Telnet was beginning the march.

All of our phones and Internet are tied together in a VOIP, so they didn’t work. Some of the locks on campus are tied into that network, so those doors didn’t work.

I raided my emergency peanut butter stash.

Also, the printer died, because today was a Tuesday:

printer

I’ve renamed that machine the Lazarus. It keeps coming back, though we’ve been worried about it for almost four years now.

Somehow, the cash registers in the cafeteria and food court were online. So the crisis was merely humanitarian rather than truly dire. And the IT people here know their stuff. In perhaps an hour or two — who can tell the passage of time without the web? — things began returning to normal.

But all of that let me hear this:

Student 1: “What did we do before the Internet?”

Student 2: “We were prepared for it.”

For a group of people who grew up with the Internet always at their beck and call, this is an interesting point. There’s a story in this. I wonder if anyone will write it.

Things to read … because people went to the trouble to write it.

Mike Lutzenkirchen is an incredibly brave man, Philip Lutzenkirchen’s father uses son’s life — and death — to motivate high school players:

Mike Lutzenkirchen, standing before the James Clemens High School football team in its weight room Tuesday afternoon, called out Logan Stenberg, the Jets’ offensive tackle, and had him leave the room so that Lutzenkirchen could illustrate a point.

After Stenberg obliged, Lutzenkirchen said, “He just stood right there in the flesh. Now he’s not here. A teammate. That’s how quickly it can happen. That’s how quickly you can lose somebody.”

His son, the former Auburn star Philip Lutzenkirchen, one of the Tigers’ most popular players in recent seasons, was killed in a car wreck in Troup County, near LaGrange, Ga. He was 23 years old.

Mike Lutzenkirchen, who also spoke to the Huntsville High football team Tuesday evening, shared an array of statistics about his son’s sensational career. There was one stat he saved until the last, the one that is most staggering and devastating.

“Listen to this closely: Point three seven seven,” Lutzenkirchen said. “That was Philip’s blood alcohol content.”

Hard to imagine what he must be going through.

And now, for something a bit lighter:

Journalism and tech links:

VR journalism!
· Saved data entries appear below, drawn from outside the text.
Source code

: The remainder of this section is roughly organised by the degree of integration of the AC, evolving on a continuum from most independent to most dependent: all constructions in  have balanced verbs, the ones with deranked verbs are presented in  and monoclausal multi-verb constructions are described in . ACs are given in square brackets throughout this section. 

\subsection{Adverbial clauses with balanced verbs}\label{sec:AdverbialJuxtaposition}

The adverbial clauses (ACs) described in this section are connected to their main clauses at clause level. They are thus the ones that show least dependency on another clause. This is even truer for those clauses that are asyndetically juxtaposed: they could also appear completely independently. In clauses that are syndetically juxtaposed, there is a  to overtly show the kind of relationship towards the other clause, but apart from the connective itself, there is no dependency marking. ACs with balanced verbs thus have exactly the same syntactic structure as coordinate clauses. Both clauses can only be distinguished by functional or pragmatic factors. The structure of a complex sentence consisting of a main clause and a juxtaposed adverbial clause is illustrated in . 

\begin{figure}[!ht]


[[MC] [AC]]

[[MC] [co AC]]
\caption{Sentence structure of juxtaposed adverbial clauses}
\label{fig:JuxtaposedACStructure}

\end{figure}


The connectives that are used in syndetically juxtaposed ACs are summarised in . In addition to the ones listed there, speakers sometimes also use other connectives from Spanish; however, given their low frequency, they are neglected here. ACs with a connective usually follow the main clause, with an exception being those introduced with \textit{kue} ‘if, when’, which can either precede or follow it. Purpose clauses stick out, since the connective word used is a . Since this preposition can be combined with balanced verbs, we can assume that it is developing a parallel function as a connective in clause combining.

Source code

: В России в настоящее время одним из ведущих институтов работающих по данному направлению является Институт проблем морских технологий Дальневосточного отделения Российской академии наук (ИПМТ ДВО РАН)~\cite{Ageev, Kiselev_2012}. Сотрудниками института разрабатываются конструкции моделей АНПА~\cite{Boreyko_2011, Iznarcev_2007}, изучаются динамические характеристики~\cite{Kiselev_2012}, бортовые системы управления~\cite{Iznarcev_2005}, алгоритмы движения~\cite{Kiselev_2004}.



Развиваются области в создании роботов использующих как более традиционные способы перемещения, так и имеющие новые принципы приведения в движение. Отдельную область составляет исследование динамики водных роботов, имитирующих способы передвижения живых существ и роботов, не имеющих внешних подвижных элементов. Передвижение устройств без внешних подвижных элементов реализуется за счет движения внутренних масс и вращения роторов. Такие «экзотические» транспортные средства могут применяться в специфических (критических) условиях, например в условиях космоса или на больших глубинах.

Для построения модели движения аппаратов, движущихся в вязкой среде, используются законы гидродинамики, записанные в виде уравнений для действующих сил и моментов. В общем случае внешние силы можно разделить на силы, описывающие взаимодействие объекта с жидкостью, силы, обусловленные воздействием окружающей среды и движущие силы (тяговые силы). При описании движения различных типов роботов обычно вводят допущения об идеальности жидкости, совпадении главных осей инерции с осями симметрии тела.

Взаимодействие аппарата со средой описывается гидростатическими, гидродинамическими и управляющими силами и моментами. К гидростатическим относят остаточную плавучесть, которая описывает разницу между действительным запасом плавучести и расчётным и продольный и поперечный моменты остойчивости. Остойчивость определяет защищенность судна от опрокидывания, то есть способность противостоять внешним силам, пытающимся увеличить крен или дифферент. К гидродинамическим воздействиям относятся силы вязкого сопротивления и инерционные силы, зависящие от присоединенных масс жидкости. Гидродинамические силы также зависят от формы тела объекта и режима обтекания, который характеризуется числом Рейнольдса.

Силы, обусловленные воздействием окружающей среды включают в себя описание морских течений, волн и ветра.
Harvest of Change: Iowa farm families confront a nation in transition

A Wearable Drone That Launches Off Your Wrist To Take Your Selfie

The (surprisingly profitable) rise of podcast networks

Staying connected with college graduates: Social media and alumni

Magazines Get a Way to Measure Their Reach Across Media Platforms

Things you don’t want to hear from your doctor, American Family Care alerts customers of stolen laptops containing patient information.

I’m having my students read this story this week, Dispatcher reflects a week after Birmingham UPS shooting: ‘I asked God to lead my words’:

“The officers, they did a great job,” said Davis, otherwise known as Operator 8061. “They did a good job in responding and getting me notified so that I could make my notifications.”

Davis, an 18-year BPD dispatch veteran, said she was just one of many dispatchers who sprang into action when the first call from the UPS customer center on Inglenook Lane came into the radio room at 9:21 a.m.

“Had it not been for my coworkers helping me, it would not have gone as smooth as it did,” she said. “It wasn’t just me. It was a team effort. I was proud to be a Birmingham Police Department dispatcher that day.”

The challenge of that day isn’t unusual. Dispatchers and officers deal with a crisis of some sort almost each and every day, though not usually to that extent.

About 10 calls came in to the radio room almost simultaneously after the shots erupted in the UPS warehouse. Those nearly dozen calls accounted for one dispatch, one of 11,663 dispatches handled by BPD last week alone.

And then there’s this stupid story, New York artist creates ‘art’ that is invisible and collectors are paying millions.

If the empty art studio burns down, how much does the insurance company pay out?

You can only figure that out with an Internet connection.